“Rowardennan Bonsai” – Rowardennan, Loch Lomond, Scotland – Karl Williams – Featured Photographer
Whoa! An image from Scotland featured two days in a row? When you have two amazing photos, why not? The famous tree looks like it was painted in oil while the reflection is a perfect water color rendition. When Mother Nature and Karl team up, beautiful things happen. Don’t believe me? Then slide on over to Karl’s website below after reading about how he shot this image and you will want to book your next flight to the British Isles.
This tree, known widely as the Rowardennan Bonsai for obvious reasons, is a Scots Pine growing in a soil-filled pocket of rock at Rowardennan on the Eastern shore of Loch Lomond, the largest inland body of open water in Scotland (and, in fact, mainland Great Britain). The tree is a magnet for photographers but has two notable problems shot-wise, the first of which is that the precise location and the water level in the Loch often combine to make it extremely difficult to get a good set-up point to isolate the tree from a potentially distracting background. The second, and greater, problem is that the area is also a magnet for campers – many of whom appear to have a perverse desire to pitch their (seemingly always bright red) tents in the most inconvenient and unavoidable (from a photography standpoint) position possible, and many of whom can’t resist the opportunity (a) to get involved in the photographic process by “posing” in the field of view or, worse still, (b) to give advice.
On this particular day, I was lucky – the breeze wasn’t strong enough to give rise to “ghosting” of tree branches with a multiple-shot HDR set of images, the water level was low enough to get a suitable set-up point in the dry, and there were no “happy campers” to contend with.

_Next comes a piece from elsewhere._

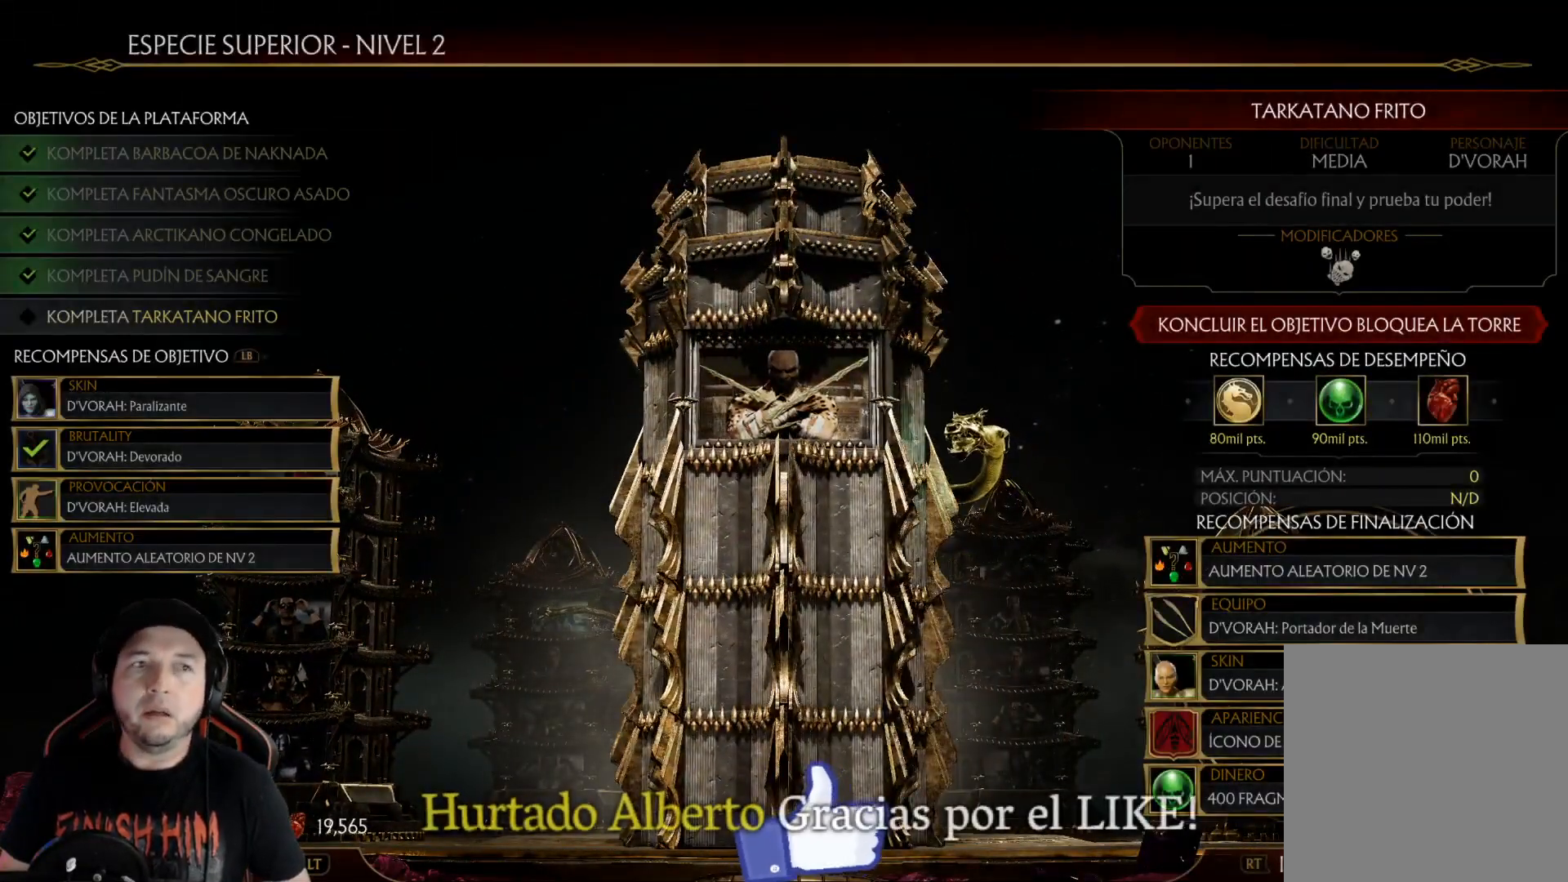
{"buttons": [], "left_stick": "center", "right_stick": "center", "events": []}
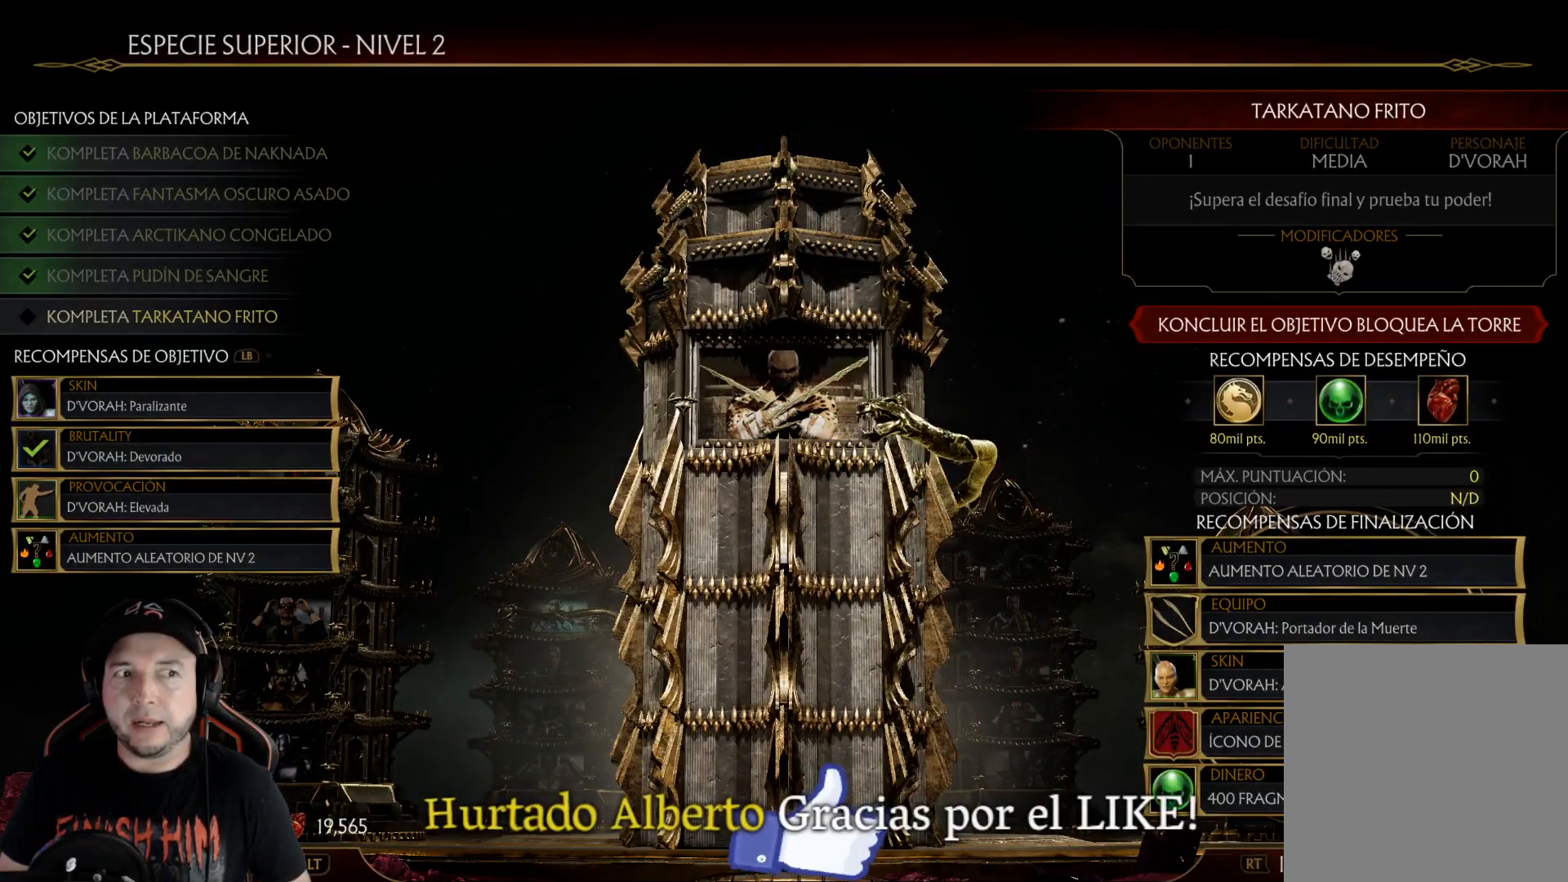
{"buttons": [], "left_stick": "center", "right_stick": "center", "events": [[17, "A", "down"], [84, "A", "up"]]}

The long exposure was an attempt to bring some “regularity” to the water surface and thereby enhance the reflection of the tree for compositional purposes. One minor problem arose, though: an unwanted duck swam through one of the shots but the long exposure (and a little bit of cloning at the processing stage) got rid of any “nasties” from him. (Q: Do I ever shoot wildlife? A: No, but I’ve been sorely tempted on occasions!).
One final point – in answer to those who might be curious as to the thought-processes and emotions which drove me to take this shot: the only thought that ran through my head prior to taking this shot is that which goes through my head with ALL shots – “Hmm, I think that’ll go!”. Sorry to disappoint, but it really is that simple!